= Junction Brook =

Former human settlement and place in Newfoundland and Labrador

Junction Brook, sometimes refereed to as the Deer Lake Junction Brook, is a former human settlement in Newfoundland and Labrador. Junction Brook is still actively used today as it is the location of the Deer Lake Regional Airport and it is the location of the Main Dam spillway.

== Main Dam ==
The Junction Brook River is the spillway for the Main Dam of Grand Lake. Main Dam was built in 1925 by the Newfoundland Power and Paper Company to supply electricity to the Corner Brook Pulp and Paper Mill.

== Settlement ==
In the early 1920s Junction Brook began to be settled as a logging town/company town.

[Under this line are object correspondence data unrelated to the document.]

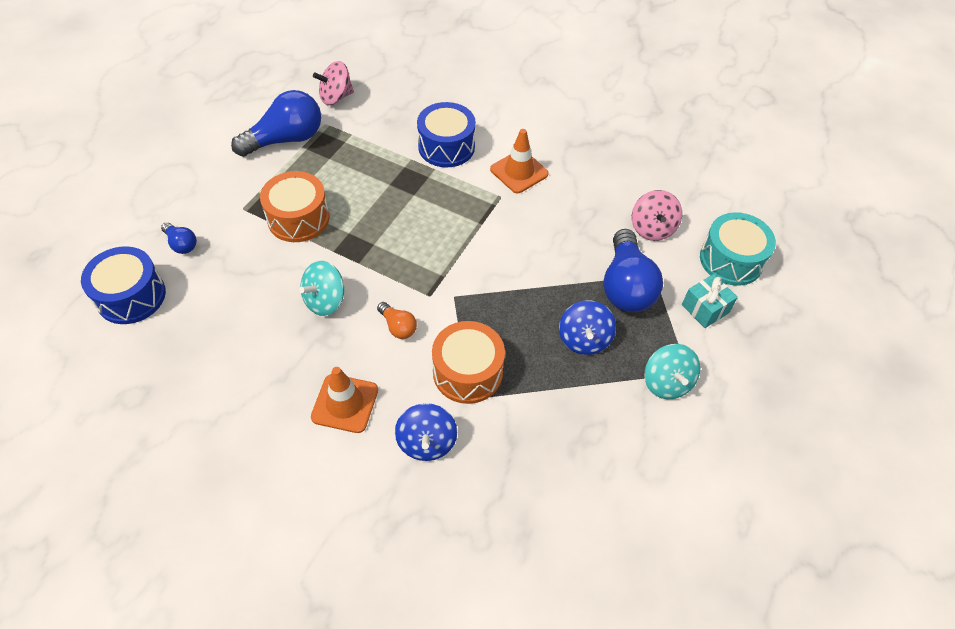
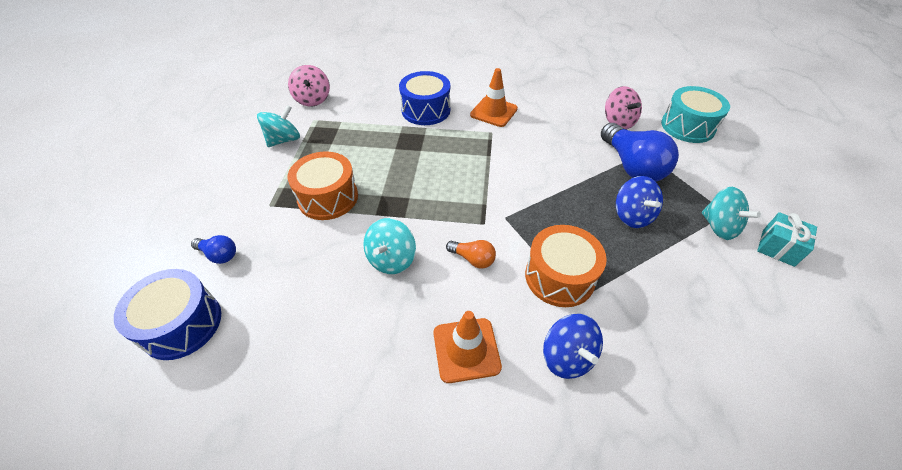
camera: 20 degrees left, 5 degrees down
blue light bulb [231,90,321,157] -> turquoise spinning top [257,105,300,147]
pink spinning top [313,61,354,105] -> pink spinning top turned 60 degrees counterclockwise [288,65,330,106]
turquoise gift [682,274,738,328] -> turquoise gift moved to [757,212,817,267]

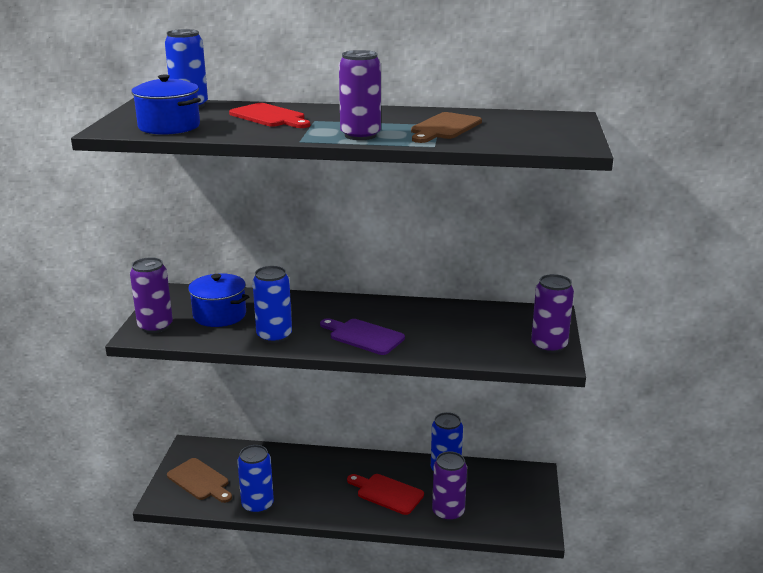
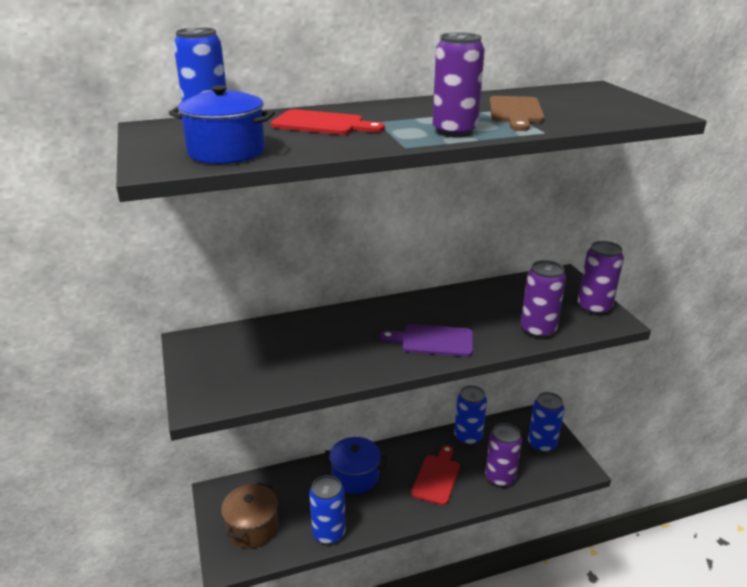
camera: 25 degrees left, 5 degrees up
purple can [130,257,173,333] -> purple can moved to [521,260,566,338]
brown cutting board [167,458,232,503] -> brown pot [221,482,278,548]
blue pot [187,273,249,327] -> blue pot moved to [323,437,387,494]
blue can [253,266,292,343] -> blue can moved to [528,392,564,453]
red cutting board [347,474,424,515] -> red cutting board turned 105 degrees clockwise [411,445,460,506]

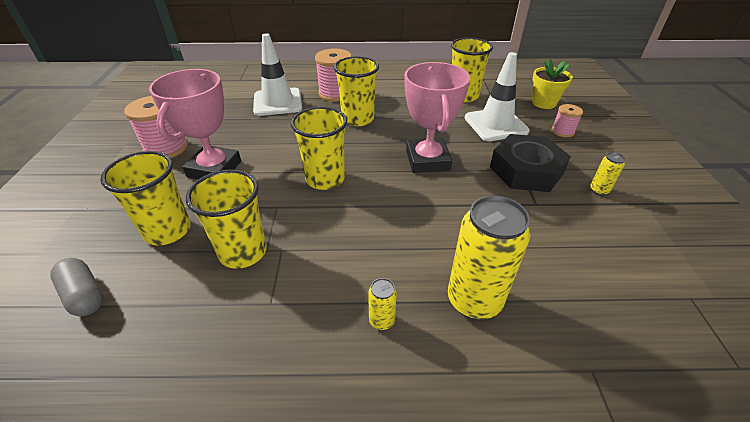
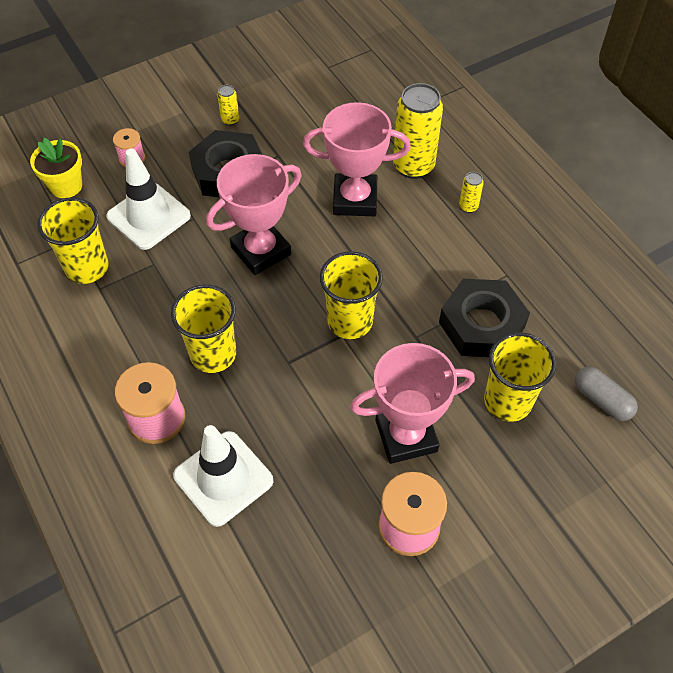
camera: 120 degrees left, 15 degrees up
grey capsule [50,258,103,316] -> grey capsule turned 60 degrees counterclockwise [575,366,638,421]
yellow cup [186,169,267,269] -> black nut [439,279,530,357]
none -> pink trophy [303,102,411,216]

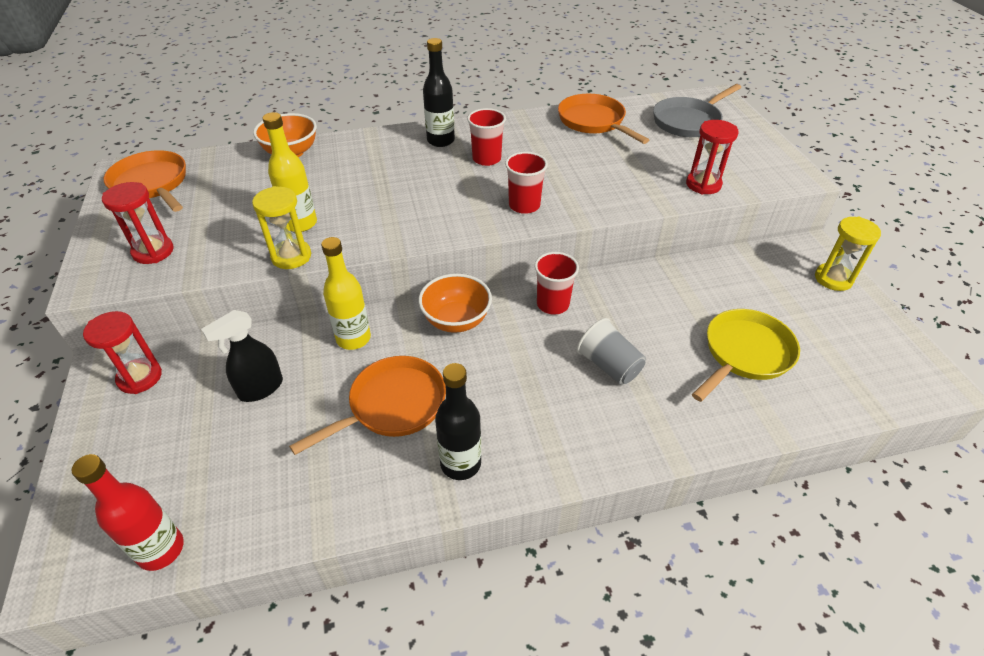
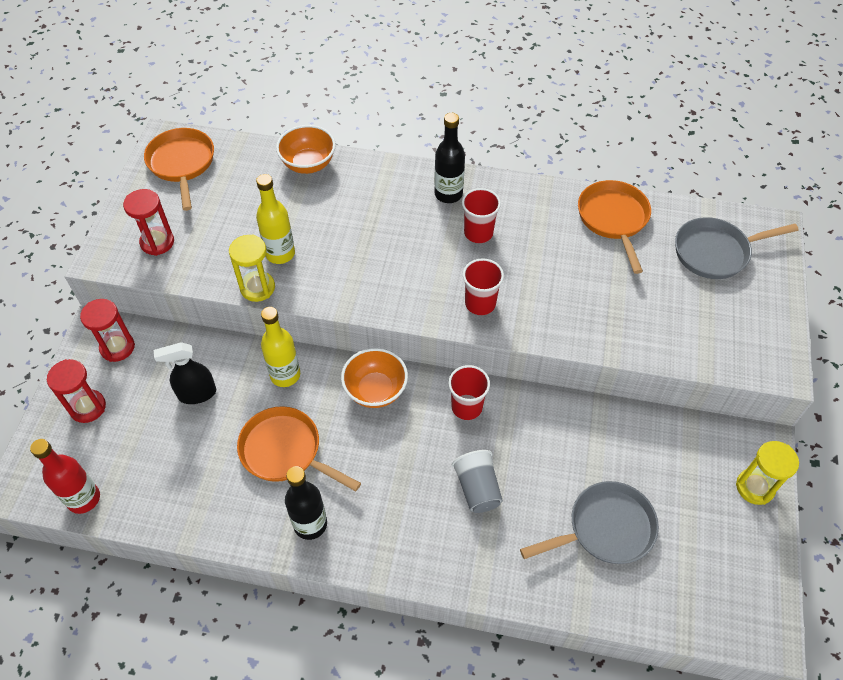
camera: 25 degrees right, 10 degrees up
orange pan [289,356,446,455] -> orange pan turned 135 degrees counterclockwise [237,406,361,491]
red hourglass [686,120,739,194] -> red hourglass moved to [47,359,106,423]
yellow pan [692,309,800,402] -> grey pan [520,481,659,564]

In 1935, Junction Brook had a recorded population of 36. In 1947, more than 100 people constructed a Salvation Army church, which also acted as a school for the kids of the community. In 1953, the government negotiated resettlement with the residents of Junction Brook to have them relocated. In 1955, the residents relocated to Deer Lake.

== Deer Lake Airport ==
In 1953, the land that was Junction Brook was being surveyed for a possible location for an airport. The government negotiated with the residents of the area to resettle to different communities. In 1955, the residents of Junction Brook resettled and an airstrip was constructed.